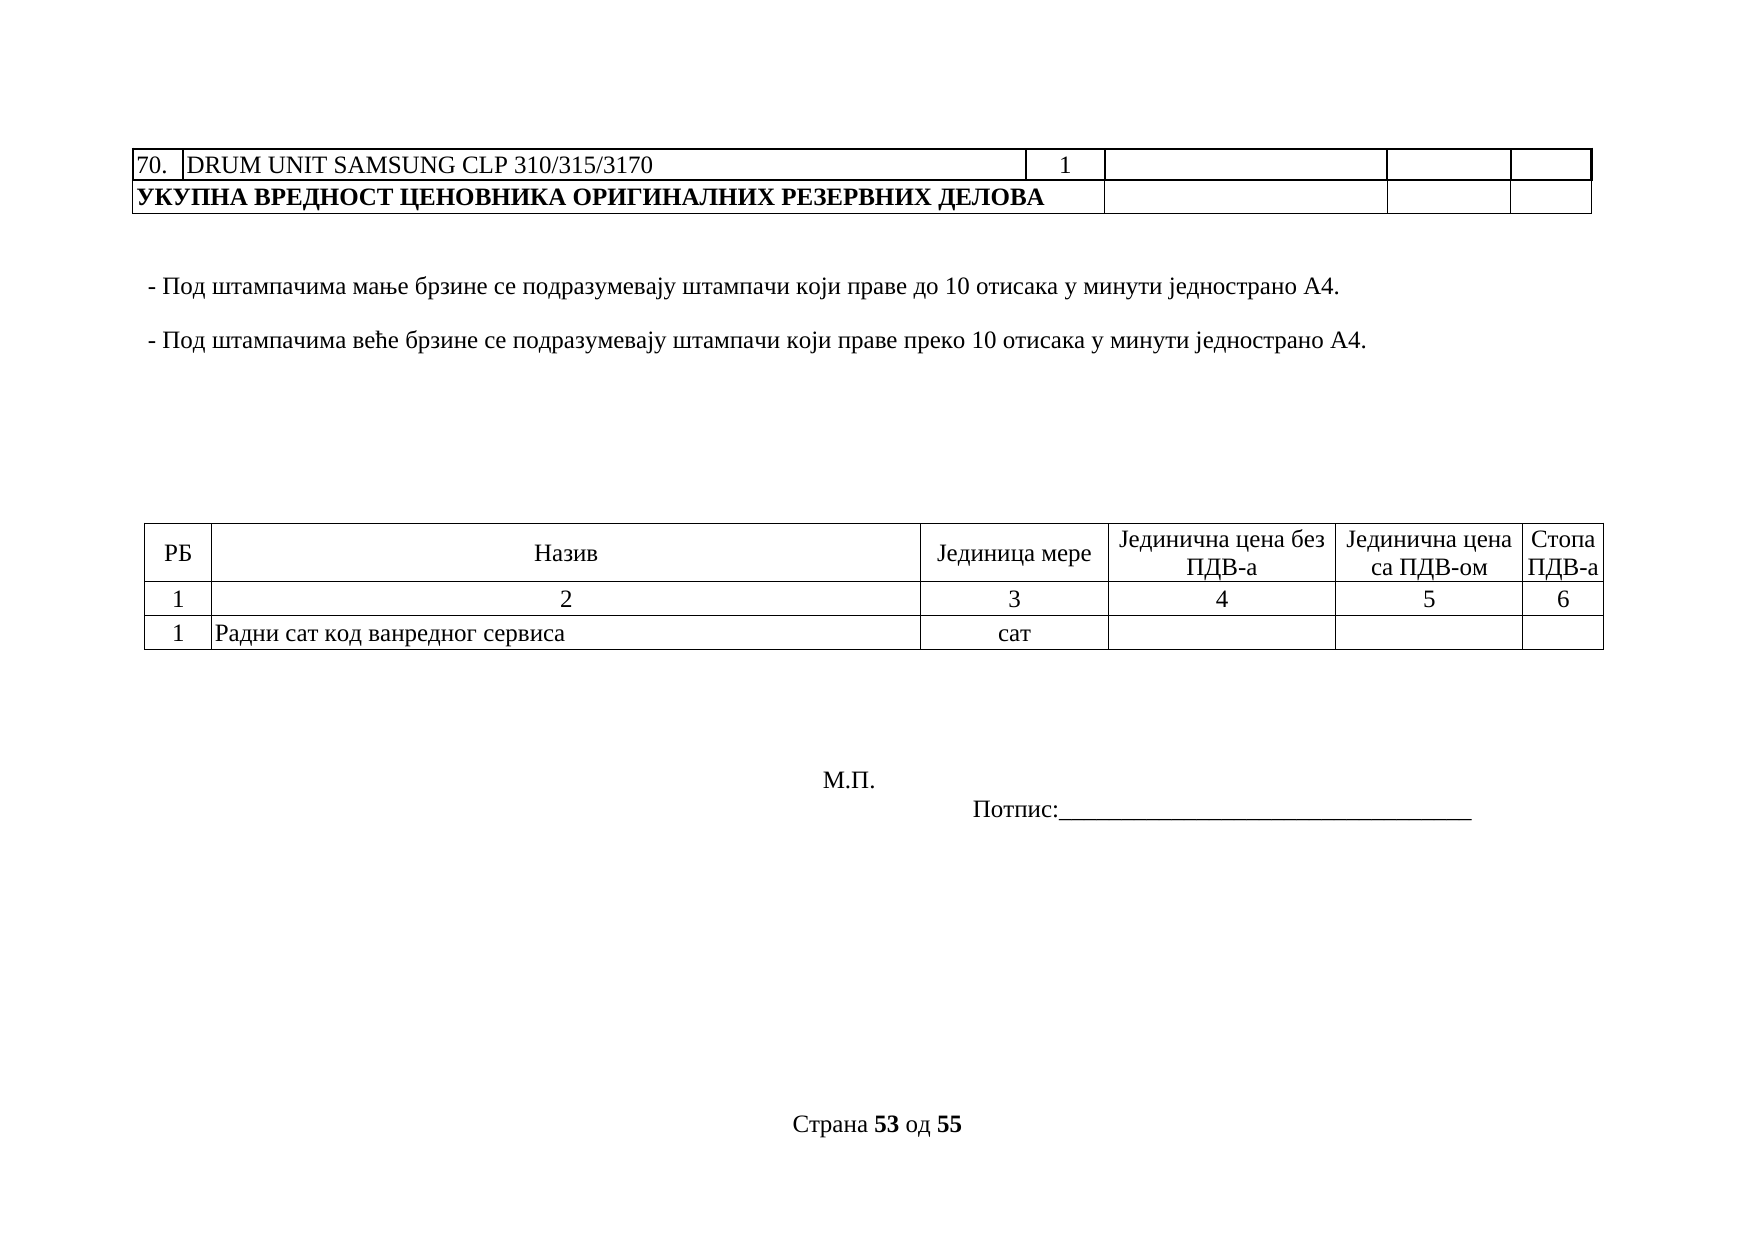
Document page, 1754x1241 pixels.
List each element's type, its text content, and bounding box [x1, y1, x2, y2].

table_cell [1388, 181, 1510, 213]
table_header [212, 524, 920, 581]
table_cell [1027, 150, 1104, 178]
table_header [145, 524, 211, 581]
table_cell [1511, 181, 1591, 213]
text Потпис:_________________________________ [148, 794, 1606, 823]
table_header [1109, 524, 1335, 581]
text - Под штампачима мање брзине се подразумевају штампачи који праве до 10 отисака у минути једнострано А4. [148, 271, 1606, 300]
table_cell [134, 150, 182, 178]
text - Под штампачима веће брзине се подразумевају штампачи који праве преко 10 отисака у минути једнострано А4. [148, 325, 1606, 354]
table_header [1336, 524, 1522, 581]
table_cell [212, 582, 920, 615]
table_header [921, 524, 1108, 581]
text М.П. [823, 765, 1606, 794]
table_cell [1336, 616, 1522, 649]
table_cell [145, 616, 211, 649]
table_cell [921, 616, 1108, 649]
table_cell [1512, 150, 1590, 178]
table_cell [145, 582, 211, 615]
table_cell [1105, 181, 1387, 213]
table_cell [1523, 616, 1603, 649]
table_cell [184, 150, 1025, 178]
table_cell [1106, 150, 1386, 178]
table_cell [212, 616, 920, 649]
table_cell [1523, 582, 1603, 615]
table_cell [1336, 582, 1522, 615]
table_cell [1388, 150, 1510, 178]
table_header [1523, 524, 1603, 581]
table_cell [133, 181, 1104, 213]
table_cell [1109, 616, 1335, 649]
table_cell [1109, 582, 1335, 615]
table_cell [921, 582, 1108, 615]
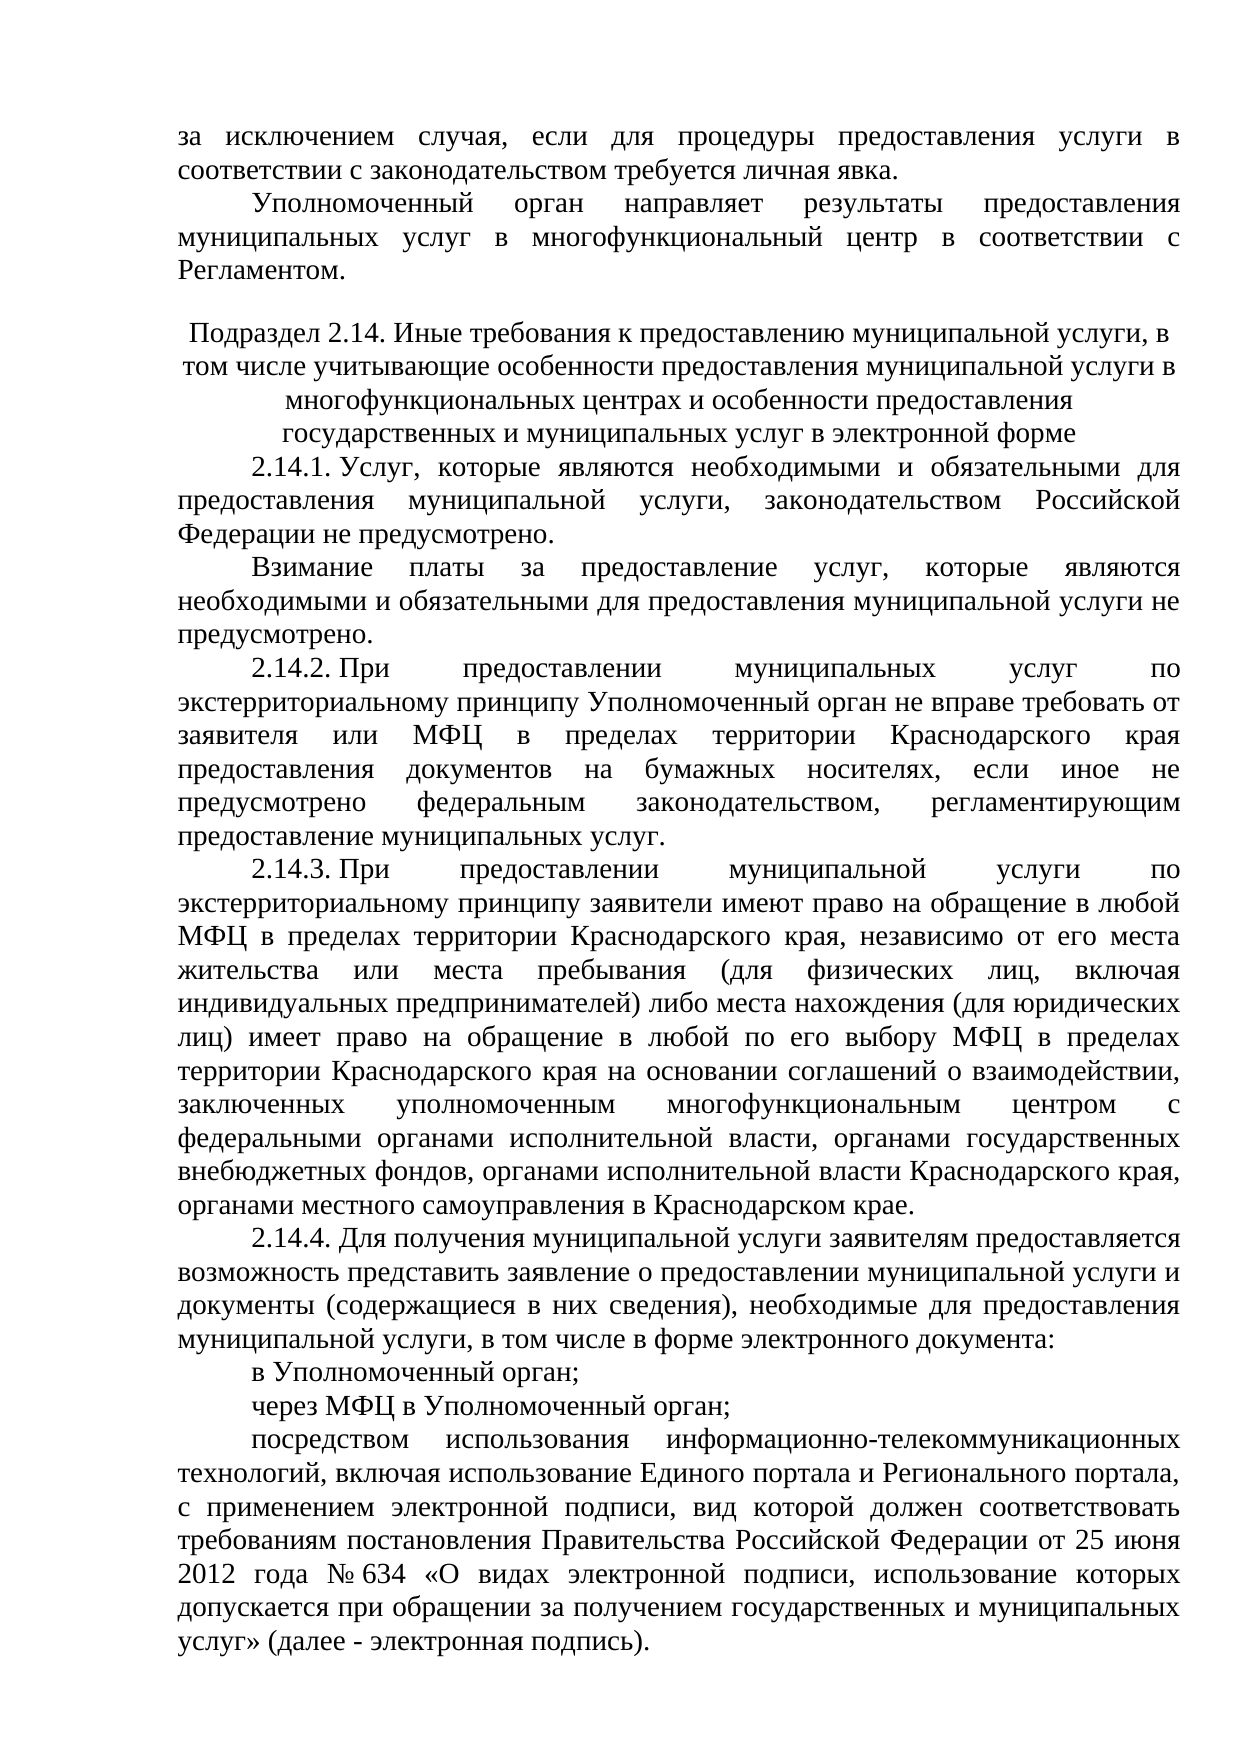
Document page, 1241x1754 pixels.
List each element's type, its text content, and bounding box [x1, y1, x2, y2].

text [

****************

◆ **Job**
Give an exact copy of the lines above from the line with "table_header [1336, 524, 1522, 581]" up to and including the line with "table_cell [184, 150, 1025, 178]", and leave everything else out.

◆ **Problem solution**
table_header [1336, 524, 1522, 581]
table_cell [212, 582, 920, 615]
table_header [921, 524, 1108, 581]
text М.П. [823, 765, 1606, 794]
table_cell [1336, 616, 1522, 649]
table_cell [145, 616, 211, 649]
table_cell [921, 616, 1108, 649]
table_cell [1512, 150, 1590, 178]
table_cell [145, 582, 211, 615]
table_cell [1105, 181, 1387, 213]
table_cell [1523, 616, 1603, 649]
table_cell [184, 150, 1025, 178]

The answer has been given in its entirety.